Ao longo da noite de encerramento, com Princezito, primeiro a actuar às 19:25, o público respondeu com entusiasmo às performances, num ambiente de partilha entre artistas e profissionais da indústria musical presentes no evento.
A estrear-se no palco do AME, Princezito elogiou a recepção calorosa do público, sublinhando a energia vivida durante a sua actuação.

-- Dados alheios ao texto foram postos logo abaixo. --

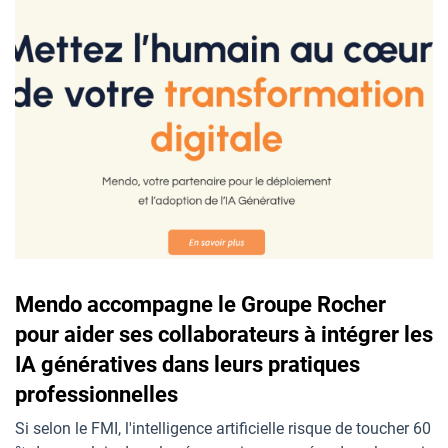
Mendo accompagne le Groupe Rocher
pour aider ses collaborateurs à intégrer les
IA génératives dans leurs pratiques
professionnelles
Si selon le FMI, l'intelligence artificielle risque de toucher 60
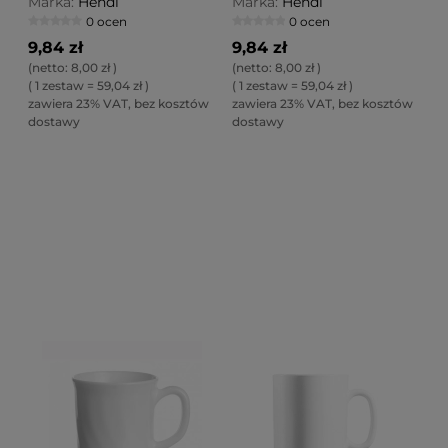
Marka:
Hendi
Marka:
Hendi
0 ocen
0 ocen
9,84 zł
9,84 zł
(netto:
8,00 zł
)
(netto:
8,00 zł
)
( 1 zestaw = 59,04 zł )
( 1 zestaw = 59,04 zł )
zawiera 23% VAT, bez kosztów
zawiera 23% VAT, bez kosztów
dostawy
dostawy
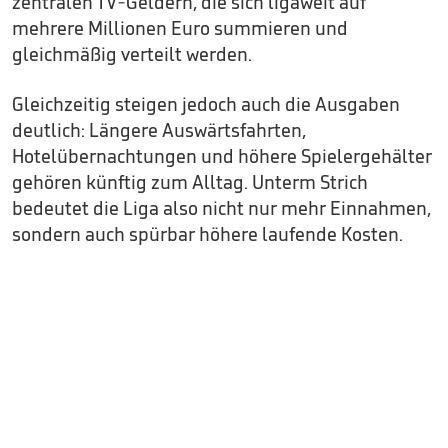
zentralen TV-Geldern, die sich ligaweit auf
mehrere Millionen Euro summieren und
gleichmäßig verteilt werden.
Gleichzeitig steigen jedoch auch die Ausgaben
deutlich: Längere Auswärtsfahrten,
Hotelübernachtungen und höhere Spielergehälter
gehören künftig zum Alltag. Unterm Strich
bedeutet die Liga also nicht nur mehr Einnahmen,
sondern auch spürbar höhere laufende Kosten.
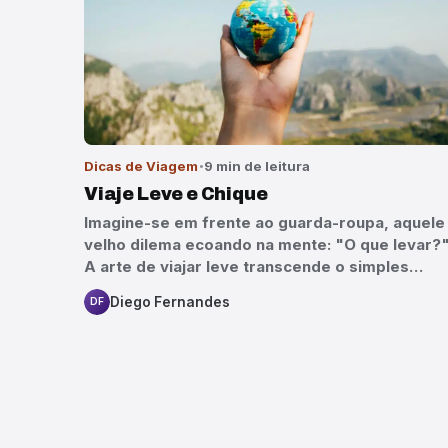
Dicas de Viagem
9 min de leitura
Viaje Leve e Chique
Imagine-se em frente ao guarda-roupa, aquele
velho dilema ecoando na mente: "O que levar?
A arte de viajar leve transcende o simples…
Diego Fernandes
DF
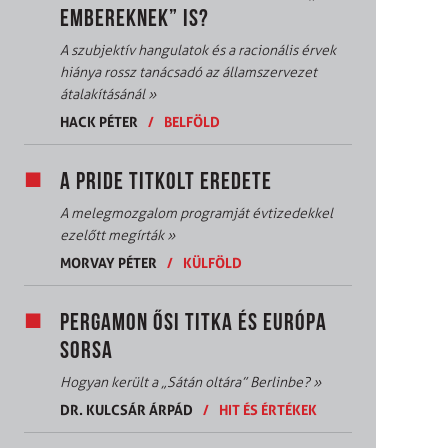
EMBEREKNEK” IS?
A szubjektív hangulatok és a racionális érvek
hiánya rossz tanácsadó az államszervezet
átalakításánál
»
HACK PÉTER
/
BELFÖLD
A PRIDE TITKOLT EREDETE
A melegmozgalom programját évtizedekkel
ezelőtt megírták
»
MORVAY PÉTER
/
KÜLFÖLD
PERGAMON ŐSI TITKA ÉS EURÓPA
SORSA
Hogyan került a „Sátán oltára” Berlinbe?
»
DR. KULCSÁR ÁRPÁD
/
HIT ÉS ÉRTÉKEK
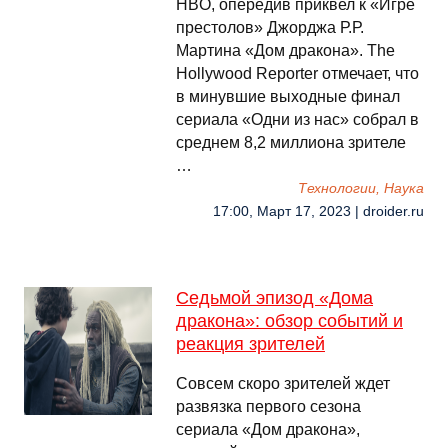
HBO, опередив приквел к «Игре
престолов» Джорджа Р.Р.
Мартина «Дом дракона». The
Hollywood Reporter отмечает, что
в минувшие выходные финал
сериала «Одни из нас» собрал в
среднем 8,2 миллиона зрителе
…
Технологии, Наука
17:00, Март 17, 2023 | droider.ru
Седьмой эпизод «Дома
дракона»: обзор событий и
реакция зрителей
Совсем скоро зрителей ждет
развязка первого сезона
сериала «Дом дракона»,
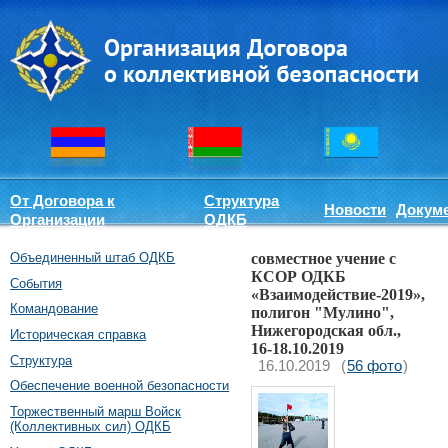
От Договора к
Структура
Новости
Докум
Организации
ОДКБ
Объединенный штаб ОДКБ
совместное учение с
КСОР ОДКБ
События
«Взаимодействие-2019»,
Командование
полигон "Мулино",
Нижегородская обл.,
Историческая справка
16-18.10.2019
Структура
16.10.2019
(
56 фото
)
Обеспечение военной безопасности
Торжественный марш Войск
(Коллективных сил) ОДКБ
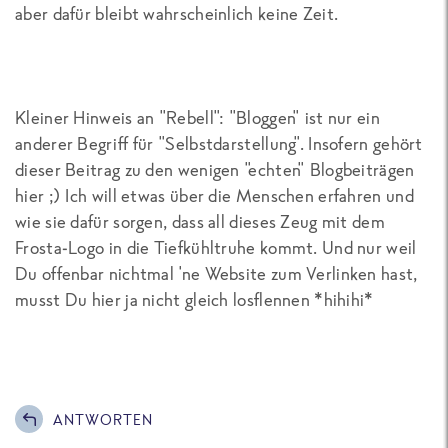
aber dafür bleibt wahrscheinlich keine Zeit.
Kleiner Hinweis an "Rebell": "Bloggen" ist nur ein
anderer Begriff für "Selbstdarstellung". Insofern gehört
dieser Beitrag zu den wenigen "echten" Blogbeiträgen
hier ;) Ich will etwas über die Menschen erfahren und
wie sie dafür sorgen, dass all dieses Zeug mit dem
Frosta-Logo in die Tiefkühltruhe kommt. Und nur weil
Du offenbar nichtmal 'ne Website zum Verlinken hast,
musst Du hier ja nicht gleich losflennen *hihihi*
ANTWORTEN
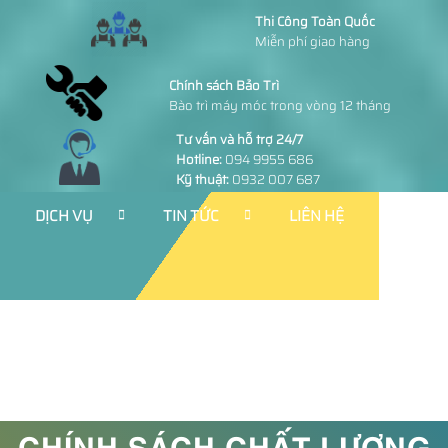
Thi Công Toàn Quốc
Miễn phí giao hàng
Chính sách Bảo Trì
Bào trì máy móc trong vòng 12 tháng
Tư vấn và hỗ trợ 24/7
Hotline:
094 9955 686
Kỹ thuật:
0932 007 687
DỊCH VỤ
TIN TỨC
LIÊN HỆ
CHÍNH SÁCH CHẤT LƯỢNG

“Foi uma das maiores reacções que já tive. Senti como se o público estivesse a mostrar o quanto me ama. Vibrou comigo, tanto no chão como no palco”, avançou, mostrando-se agradecido pelo carinho recebido.
O artista frisou ainda que a sua presença no evento teve como principal objectivo a partilha artística, uma vez que “não veio vender, mas sim partilhar”, referindo-se à importância do encontro com produtores e representantes de festivais internacionais presentes no AME.
Natural do Tarrafal, ilha de Santiago, Princezito é músico, compositor, intérprete, escritor e activista cultural, sendo reconhecido como um dos precursores do batuku moderno, cruzando tradição e contemporaneidade numa linguagem singular.
Também em palco, com energia contagiante, esteve o artista guineense Patche Di Rima, que valorizou o AME enquanto espaço de união entre culturas.
“O importante é estarmos juntos, a criar união e coesão”, considerou, agradecendo à organização e ao público.
O músico manifestou ainda satisfação por regressar a Cabo Verde, apresentando uma nova fase da sua carreira.
“Estou muito feliz por trazer um Patche mais maduro”, disse, realçando igualmente a valorização da cultura tradicional visível no público, nomeadamente através do uso de trajes típicos pelas mulheres que subiram ao palco orgulhosas pela cultura do próprio país.
Considerado um dos mais importantes artistas da actualidade da Guiné-Bissau, Patche Di Rima iniciou a sua carreira profissional em 2000 e lançou, em 2005, o seu primeiro álbum a solo, “Genial Amor”, sendo também embaixador da cultura e do turismo do seu país.
Por sua vez, Fidju Kitxora levou ao palco uma proposta marcada pela fusão de sonoridades e identidades da diáspora, numa actuação que cruza diferentes linguagens musicais.
Segundo o mesmo, esta primeira estreia no palco do AME foi positiva, foi uma experiência inacreditável uma vez que foi possível fazer a celebração da terra da sua mãe, Portugal.
“Como estamos na diáspora temos sempre uma expectativa”, disse, avançando que a apresentação da música foi para que o público pudesse sentir a familiaridades com os ritmos.
Trata-se de um projecto recente, em trânsito entre Lisboa e Cabo Verde, que lançou em 2024 o álbum de estreia “Racodja”, inspirado nas vozes passadas, presentes e futuras da diáspora, traduzidas numa música viva e contemporânea.
O encerramento do AME volta como ponto de encontro da indústria musical do mundo, reforçando o seu papel na promoção de artistas e na circulação de projectos culturais.
A noite prossegue agora com o início do Kriol Jazz Festival, que este ano homenageia o cantor Zeca di Nha Reinalda pelos seus 50 anos de carreira.